## Short problem
Copy the lines below word for word, starting at the line containing "genus: Zinnia" and continuing through the last line of the rows.

------ Material shown

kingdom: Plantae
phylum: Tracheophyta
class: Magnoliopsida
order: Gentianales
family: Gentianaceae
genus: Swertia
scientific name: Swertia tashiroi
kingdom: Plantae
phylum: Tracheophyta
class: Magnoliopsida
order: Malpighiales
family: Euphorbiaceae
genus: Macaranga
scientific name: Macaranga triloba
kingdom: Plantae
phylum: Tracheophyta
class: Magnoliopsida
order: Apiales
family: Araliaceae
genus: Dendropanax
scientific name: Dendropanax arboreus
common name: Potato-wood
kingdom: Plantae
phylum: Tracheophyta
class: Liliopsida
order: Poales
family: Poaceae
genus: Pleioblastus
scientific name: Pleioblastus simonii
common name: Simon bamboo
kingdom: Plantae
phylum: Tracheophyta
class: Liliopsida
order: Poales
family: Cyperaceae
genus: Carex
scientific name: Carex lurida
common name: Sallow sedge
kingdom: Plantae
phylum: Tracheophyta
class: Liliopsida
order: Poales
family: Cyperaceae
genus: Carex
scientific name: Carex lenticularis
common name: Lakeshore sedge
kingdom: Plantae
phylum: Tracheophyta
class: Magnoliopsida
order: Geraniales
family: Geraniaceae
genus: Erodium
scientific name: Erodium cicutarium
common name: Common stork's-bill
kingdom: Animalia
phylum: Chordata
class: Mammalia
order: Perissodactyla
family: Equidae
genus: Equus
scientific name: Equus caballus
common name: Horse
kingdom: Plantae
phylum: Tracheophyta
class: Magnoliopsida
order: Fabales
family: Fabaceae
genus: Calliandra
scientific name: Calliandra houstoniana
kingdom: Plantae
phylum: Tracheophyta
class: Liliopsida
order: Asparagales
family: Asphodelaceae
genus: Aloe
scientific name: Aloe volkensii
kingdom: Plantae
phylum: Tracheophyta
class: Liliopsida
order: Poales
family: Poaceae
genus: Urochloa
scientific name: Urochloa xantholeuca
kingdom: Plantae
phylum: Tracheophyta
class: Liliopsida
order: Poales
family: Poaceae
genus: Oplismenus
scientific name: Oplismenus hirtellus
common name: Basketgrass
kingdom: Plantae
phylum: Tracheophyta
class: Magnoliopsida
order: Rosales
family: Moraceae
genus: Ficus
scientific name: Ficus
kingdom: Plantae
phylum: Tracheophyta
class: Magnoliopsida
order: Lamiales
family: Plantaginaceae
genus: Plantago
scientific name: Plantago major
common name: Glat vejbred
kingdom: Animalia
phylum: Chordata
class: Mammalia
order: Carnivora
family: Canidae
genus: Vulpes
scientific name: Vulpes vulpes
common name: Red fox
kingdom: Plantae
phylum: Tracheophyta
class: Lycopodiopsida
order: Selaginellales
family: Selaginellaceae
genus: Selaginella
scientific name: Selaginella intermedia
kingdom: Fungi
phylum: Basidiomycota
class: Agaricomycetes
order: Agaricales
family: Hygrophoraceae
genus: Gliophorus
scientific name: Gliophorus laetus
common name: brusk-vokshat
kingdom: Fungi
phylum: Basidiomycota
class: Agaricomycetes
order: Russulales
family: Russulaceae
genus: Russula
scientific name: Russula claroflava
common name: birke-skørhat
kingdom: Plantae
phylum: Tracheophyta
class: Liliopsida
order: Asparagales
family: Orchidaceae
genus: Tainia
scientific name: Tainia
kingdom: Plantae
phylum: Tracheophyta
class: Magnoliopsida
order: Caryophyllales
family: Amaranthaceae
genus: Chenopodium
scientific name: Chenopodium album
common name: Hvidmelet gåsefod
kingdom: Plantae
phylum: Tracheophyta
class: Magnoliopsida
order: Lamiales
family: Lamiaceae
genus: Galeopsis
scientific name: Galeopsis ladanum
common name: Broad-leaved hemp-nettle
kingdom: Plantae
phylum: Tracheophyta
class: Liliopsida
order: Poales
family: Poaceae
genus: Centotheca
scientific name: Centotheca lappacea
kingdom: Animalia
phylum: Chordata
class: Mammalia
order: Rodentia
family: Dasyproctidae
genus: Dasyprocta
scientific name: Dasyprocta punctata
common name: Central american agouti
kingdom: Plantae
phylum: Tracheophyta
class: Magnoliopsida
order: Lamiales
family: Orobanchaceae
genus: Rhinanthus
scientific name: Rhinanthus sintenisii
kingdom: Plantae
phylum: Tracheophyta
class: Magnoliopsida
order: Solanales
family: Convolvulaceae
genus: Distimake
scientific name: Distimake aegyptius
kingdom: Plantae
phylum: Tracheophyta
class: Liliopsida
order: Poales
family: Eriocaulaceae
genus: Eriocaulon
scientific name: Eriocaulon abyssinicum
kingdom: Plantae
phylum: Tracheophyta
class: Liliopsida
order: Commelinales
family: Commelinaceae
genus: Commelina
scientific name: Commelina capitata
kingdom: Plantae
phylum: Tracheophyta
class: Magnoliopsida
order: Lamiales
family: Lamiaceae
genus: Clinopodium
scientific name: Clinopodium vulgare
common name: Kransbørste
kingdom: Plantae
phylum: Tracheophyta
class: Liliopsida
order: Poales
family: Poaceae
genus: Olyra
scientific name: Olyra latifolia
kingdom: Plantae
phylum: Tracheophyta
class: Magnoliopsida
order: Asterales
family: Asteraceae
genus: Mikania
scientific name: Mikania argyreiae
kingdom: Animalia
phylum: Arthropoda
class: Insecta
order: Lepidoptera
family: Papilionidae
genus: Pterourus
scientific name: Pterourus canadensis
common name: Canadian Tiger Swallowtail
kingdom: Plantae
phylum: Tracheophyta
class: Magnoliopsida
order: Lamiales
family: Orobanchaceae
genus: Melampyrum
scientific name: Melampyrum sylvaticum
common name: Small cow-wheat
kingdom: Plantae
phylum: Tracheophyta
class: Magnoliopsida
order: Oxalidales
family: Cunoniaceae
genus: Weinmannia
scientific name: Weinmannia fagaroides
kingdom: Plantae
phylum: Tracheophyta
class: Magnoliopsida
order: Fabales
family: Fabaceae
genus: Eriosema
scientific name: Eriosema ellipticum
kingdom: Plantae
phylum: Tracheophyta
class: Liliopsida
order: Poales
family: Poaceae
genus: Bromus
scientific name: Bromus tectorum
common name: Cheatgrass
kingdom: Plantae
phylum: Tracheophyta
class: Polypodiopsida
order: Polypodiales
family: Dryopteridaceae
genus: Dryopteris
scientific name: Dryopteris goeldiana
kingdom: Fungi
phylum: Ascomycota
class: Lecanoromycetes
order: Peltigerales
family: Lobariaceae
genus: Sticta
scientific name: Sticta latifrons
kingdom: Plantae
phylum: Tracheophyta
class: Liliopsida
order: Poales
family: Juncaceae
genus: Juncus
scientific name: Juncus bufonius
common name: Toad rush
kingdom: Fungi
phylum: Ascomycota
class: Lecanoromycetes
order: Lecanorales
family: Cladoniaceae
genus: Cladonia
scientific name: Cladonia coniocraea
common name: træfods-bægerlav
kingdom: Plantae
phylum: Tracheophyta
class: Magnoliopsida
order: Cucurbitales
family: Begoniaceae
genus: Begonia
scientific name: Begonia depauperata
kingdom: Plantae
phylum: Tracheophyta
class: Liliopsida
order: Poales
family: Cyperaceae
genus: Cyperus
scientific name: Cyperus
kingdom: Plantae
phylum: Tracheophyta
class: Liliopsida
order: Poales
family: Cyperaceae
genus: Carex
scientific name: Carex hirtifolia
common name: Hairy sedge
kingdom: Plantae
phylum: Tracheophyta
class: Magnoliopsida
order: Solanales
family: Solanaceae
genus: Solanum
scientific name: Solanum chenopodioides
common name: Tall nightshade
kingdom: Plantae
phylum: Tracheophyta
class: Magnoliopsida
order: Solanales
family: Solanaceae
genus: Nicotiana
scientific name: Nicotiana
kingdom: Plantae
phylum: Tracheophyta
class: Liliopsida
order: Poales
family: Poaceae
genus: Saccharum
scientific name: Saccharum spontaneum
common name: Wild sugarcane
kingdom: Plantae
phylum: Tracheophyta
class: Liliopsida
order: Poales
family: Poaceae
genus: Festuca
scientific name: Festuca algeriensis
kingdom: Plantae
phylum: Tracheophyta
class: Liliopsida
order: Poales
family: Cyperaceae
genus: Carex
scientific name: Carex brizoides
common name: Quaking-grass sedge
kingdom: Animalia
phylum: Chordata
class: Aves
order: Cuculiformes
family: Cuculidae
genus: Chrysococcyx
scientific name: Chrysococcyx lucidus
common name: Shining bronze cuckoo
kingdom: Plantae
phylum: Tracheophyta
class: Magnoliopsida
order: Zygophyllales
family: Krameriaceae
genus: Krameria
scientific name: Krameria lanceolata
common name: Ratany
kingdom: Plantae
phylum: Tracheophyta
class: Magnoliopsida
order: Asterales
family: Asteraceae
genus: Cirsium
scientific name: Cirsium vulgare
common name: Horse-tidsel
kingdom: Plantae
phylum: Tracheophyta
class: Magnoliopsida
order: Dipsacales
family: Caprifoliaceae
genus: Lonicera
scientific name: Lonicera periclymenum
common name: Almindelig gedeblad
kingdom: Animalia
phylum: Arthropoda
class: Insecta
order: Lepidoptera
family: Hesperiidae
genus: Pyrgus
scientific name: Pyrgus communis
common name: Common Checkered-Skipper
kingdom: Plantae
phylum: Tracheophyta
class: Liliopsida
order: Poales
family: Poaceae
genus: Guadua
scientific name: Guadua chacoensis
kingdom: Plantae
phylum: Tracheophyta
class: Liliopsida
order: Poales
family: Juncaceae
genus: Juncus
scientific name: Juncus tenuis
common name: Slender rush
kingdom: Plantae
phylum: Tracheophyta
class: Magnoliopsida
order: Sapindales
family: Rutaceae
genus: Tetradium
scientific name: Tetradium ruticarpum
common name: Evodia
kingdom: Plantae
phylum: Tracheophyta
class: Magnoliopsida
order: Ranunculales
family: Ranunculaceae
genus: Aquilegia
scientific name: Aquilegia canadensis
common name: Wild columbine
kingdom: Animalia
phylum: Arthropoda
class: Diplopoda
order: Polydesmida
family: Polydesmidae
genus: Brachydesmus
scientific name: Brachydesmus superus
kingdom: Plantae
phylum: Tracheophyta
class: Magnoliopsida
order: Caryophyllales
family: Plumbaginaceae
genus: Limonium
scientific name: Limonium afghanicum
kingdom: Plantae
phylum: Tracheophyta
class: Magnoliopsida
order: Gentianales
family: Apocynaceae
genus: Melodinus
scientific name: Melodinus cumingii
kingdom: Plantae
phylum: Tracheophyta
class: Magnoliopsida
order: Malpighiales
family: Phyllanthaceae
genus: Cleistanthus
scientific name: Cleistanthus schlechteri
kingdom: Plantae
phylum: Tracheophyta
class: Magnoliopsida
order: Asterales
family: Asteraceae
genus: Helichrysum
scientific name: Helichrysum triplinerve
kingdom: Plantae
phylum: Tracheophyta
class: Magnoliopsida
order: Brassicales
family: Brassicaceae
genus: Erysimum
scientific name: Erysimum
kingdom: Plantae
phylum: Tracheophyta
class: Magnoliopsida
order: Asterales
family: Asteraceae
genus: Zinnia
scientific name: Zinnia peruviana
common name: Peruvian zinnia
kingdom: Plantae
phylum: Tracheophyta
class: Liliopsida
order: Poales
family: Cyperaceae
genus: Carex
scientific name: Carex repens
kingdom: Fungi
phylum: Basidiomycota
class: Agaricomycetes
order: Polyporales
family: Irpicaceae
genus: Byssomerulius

------------

## Output for this task
genus: Zinnia
scientific name: Zinnia peruviana
common name: Peruvian zinnia
kingdom: Plantae
phylum: Tracheophyta
class: Liliopsida
order: Poales
family: Cyperaceae
genus: Carex
scientific name: Carex repens
kingdom: Fungi
phylum: Basidiomycota
class: Agaricomycetes
order: Polyporales
family: Irpicaceae
genus: Byssomerulius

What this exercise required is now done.